Tensorflow学习笔记：读取二进制文件、读写TFRecord文件

#图像基本知识
OpenCV已经学过

#图片操作目的：
增加图片数据的统一性：大小与格式统一
缩小图片数据量，防止增加开销

#图片操作：放大或缩小
   tf.image.resize_images(images,size)
       image:4-D数组[batch,length,width,depth] 或者 3-D数组[length,width,depth]的图片数据
       size:一维的int32张量[new_length,new_width]

#图片读取API
   tf.WholeFileReader()将文件全部内容作为值的读取器
       return :读取器实例
       read方法(file_queue)输出是一个文件名（key）和该文件内容（值value）

   tf.image.decode_jpeg(contents)将jpeg文件解码为uint8类型的张量
       return   uint8类型张量[height,length,channels]
   tf.image.decode_png(contests)将png文件解码为uint8或者uint16类型的张量

#图片批量读取示例：

def picreader(filelist):
    """
    args:list of picture file to read
    return: batch of read result
    """
    #1、构造文件阅读队列
    file_queue = tf.train.string_input_producer(filelist)


    #2、构造文件阅读器读取文件
    reader = tf.WholeFileReader()
    key , raw_data = reader.read(file_queue)

    print(raw_data)
    #3、构造文件解码器
    read_result = tf.image.decode_jpeg(raw_data)
    print(read_result)

    #4、统一图片大小
    read_result = tf.image.resize_images(read_result, [200,200])

    #固定样本形状，否则无法放入队列
    read_result.set_shape([200,200,3])
    print(read_result)

    #5、进行批处理
    read_result_batch = tf.train.batch([read_result], batch_size = 5, num_threads = 1, capacity = 7)

    #6、返回数据
    return read_result_batch

import os
import tensorflow as tf

if __name__ == "__main__":
    dir_file_list = os.listdir(".\\pic_data\\")
    dir_file_list = ["C:\\Users\\xie\\pic_data\\" + i for i in dir_file_list]
    print(dir_file_list)
    
    read_result = picreader(dir_file_list)

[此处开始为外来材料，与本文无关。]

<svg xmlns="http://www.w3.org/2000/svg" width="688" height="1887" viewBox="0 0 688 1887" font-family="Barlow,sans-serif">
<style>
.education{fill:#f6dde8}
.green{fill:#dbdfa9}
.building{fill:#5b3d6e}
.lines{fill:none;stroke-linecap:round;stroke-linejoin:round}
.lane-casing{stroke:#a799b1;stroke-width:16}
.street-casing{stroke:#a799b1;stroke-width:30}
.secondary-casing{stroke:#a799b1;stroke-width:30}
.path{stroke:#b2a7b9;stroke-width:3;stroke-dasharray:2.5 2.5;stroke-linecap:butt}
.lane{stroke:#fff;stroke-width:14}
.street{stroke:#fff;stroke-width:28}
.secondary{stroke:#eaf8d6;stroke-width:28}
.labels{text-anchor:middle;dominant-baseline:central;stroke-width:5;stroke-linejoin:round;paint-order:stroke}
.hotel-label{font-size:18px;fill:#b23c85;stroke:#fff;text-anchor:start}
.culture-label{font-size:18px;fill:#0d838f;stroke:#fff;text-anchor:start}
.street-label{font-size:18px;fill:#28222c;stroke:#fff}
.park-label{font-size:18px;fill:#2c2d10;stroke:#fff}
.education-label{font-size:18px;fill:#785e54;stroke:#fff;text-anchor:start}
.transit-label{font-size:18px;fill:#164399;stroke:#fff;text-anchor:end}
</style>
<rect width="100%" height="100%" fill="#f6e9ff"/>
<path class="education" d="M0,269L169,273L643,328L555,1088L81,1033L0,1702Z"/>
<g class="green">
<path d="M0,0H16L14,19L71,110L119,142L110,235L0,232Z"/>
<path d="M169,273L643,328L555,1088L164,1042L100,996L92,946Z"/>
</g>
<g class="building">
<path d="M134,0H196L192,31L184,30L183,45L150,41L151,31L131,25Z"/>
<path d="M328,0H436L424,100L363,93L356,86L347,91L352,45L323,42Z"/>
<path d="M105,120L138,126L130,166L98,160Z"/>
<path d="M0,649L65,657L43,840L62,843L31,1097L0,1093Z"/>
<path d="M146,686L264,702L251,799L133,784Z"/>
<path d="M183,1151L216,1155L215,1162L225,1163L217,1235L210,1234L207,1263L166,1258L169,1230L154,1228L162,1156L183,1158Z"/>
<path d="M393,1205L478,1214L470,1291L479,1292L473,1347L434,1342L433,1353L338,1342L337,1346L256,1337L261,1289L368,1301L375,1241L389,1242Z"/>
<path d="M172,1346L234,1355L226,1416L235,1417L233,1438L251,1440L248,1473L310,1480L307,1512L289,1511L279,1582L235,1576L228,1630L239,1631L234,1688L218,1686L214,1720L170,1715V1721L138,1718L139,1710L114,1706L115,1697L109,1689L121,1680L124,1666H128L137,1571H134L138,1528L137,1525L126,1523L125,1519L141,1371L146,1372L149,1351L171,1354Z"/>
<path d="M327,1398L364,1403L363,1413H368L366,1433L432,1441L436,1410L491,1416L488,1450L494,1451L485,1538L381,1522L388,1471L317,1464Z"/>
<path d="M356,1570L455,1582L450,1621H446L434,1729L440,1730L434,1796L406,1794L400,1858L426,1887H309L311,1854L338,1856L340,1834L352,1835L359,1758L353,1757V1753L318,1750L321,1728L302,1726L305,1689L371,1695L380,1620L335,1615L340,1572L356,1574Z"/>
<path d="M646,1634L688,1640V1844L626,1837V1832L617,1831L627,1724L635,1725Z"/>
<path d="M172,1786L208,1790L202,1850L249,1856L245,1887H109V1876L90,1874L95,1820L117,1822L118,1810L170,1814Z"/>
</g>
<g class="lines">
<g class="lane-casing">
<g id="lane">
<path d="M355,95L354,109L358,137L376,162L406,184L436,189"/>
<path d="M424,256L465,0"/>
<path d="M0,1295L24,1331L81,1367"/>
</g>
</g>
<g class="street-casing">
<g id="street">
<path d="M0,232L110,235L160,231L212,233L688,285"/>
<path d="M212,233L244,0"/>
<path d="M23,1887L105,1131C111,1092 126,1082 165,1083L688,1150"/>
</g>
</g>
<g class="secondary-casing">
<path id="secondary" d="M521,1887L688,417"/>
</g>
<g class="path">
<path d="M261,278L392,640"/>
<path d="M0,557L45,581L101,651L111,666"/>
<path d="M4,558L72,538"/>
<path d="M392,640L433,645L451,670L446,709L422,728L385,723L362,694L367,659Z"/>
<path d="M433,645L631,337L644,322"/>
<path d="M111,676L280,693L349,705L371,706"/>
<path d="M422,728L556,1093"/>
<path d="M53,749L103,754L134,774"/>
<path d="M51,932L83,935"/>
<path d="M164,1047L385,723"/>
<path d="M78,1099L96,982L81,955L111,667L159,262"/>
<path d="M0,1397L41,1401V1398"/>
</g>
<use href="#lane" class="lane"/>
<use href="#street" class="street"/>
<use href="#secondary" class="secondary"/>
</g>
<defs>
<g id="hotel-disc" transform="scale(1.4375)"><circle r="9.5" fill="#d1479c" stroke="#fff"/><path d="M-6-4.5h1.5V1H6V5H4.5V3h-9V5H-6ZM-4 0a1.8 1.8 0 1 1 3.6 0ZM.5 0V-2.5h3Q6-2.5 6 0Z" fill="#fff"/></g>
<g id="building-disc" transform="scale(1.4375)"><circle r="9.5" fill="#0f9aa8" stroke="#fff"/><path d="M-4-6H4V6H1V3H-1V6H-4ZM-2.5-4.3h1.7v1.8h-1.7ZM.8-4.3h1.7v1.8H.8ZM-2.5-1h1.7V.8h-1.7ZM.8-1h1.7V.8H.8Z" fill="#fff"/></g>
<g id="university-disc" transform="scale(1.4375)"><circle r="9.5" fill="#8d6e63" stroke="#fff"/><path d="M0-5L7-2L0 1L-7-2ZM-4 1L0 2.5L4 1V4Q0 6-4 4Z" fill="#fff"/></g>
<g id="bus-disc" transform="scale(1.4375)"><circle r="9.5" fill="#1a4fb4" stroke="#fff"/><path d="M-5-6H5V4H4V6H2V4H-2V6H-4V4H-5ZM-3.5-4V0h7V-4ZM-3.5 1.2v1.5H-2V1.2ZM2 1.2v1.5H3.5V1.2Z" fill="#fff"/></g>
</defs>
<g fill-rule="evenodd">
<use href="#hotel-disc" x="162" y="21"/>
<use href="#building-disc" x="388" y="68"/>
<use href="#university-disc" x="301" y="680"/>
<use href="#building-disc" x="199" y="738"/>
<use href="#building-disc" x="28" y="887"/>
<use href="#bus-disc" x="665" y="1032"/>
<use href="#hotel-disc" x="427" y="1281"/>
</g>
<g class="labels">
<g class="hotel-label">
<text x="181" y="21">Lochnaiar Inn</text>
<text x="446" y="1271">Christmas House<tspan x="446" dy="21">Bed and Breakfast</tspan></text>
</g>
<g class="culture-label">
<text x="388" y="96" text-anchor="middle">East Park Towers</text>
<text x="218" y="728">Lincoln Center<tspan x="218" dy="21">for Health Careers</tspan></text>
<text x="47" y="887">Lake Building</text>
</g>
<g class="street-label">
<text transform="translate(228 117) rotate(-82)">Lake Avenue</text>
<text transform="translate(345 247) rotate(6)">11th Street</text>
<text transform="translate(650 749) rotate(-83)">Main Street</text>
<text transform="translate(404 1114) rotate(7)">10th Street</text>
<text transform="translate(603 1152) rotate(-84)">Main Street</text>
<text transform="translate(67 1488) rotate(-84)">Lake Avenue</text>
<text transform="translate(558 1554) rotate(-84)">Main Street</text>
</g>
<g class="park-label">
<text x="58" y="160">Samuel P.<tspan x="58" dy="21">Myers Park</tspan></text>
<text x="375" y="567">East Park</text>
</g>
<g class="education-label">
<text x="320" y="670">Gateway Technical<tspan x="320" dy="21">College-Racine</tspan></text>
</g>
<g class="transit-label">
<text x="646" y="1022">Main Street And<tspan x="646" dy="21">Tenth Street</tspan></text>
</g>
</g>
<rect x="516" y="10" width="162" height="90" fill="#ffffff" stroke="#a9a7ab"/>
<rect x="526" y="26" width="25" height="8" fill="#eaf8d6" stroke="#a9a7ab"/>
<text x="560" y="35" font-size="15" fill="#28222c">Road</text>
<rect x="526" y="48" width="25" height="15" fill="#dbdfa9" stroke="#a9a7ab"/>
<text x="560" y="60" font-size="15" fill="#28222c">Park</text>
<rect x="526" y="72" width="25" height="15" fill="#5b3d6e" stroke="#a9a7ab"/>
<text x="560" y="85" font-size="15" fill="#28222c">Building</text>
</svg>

    with tf.Session() as sess:

        coord = tf.train.Coordinator()
        threads = tf.train.start_queue_runners(sess, coord = coord)
        for i in range(3):
            print(sess.run(read_result).shape)

        coord.request_stop()
        coord.join(threads)

#tf的切片操作
    a = [lable,imageData1,imageData2 ...]
    lable = tf.slice(a, [0], [1])
    image = tf.slice(a, [1], [size_of_data])


#读取二进制文件代码：
    def binreader(filelist):
    
    #1、构造文件列表
    file_queue = tf.train.string_input_producer(filelist)

    #2、构造阅读器进行阅读
    reader = tf.FixedLengthRecordReader(1024 * 3 + 1)
    key, value = reader.read(file_queue)

    #3、构造解码器进行解码
    decoded_data = tf.decode_raw(value, tf.uint8)

    #4、分割出图片和标签

    lable = tf.slice(decoded_data, [0], [1])
    image = tf.slice(decoded_data, [1], [3072])

     #5、改变image大小
    image = tf.reshape(image, [32, 32, 3])

    #6、批处理
    batch_lable, batch_image = tf.train.batch([lable,image], batch_size = 10, num_threads = 1, capacity = 100)

    print(batch_lable, batch_image)

    return batch_lable, batch_image

import tensorflow as tf 
import os

if __name__ == '__main__':
    
    #获取目标路径下文件列表
    dir_file_list = os.listdir('C:\\Users\\xie\\binary_data\\')
    
    #选择适当文件
    dir_file_list = ['C:\\Users\\xie\\binary_data\\' + i for i in dir_file_list \
                        if i[-3:] == 'bin']

    read_result = binreader(dir_file_list)

    with tf.Session() as sess:

        coord = tf.train.Coordinator()
        threads = tf.train.start_queue_runners(sess, coord = coord)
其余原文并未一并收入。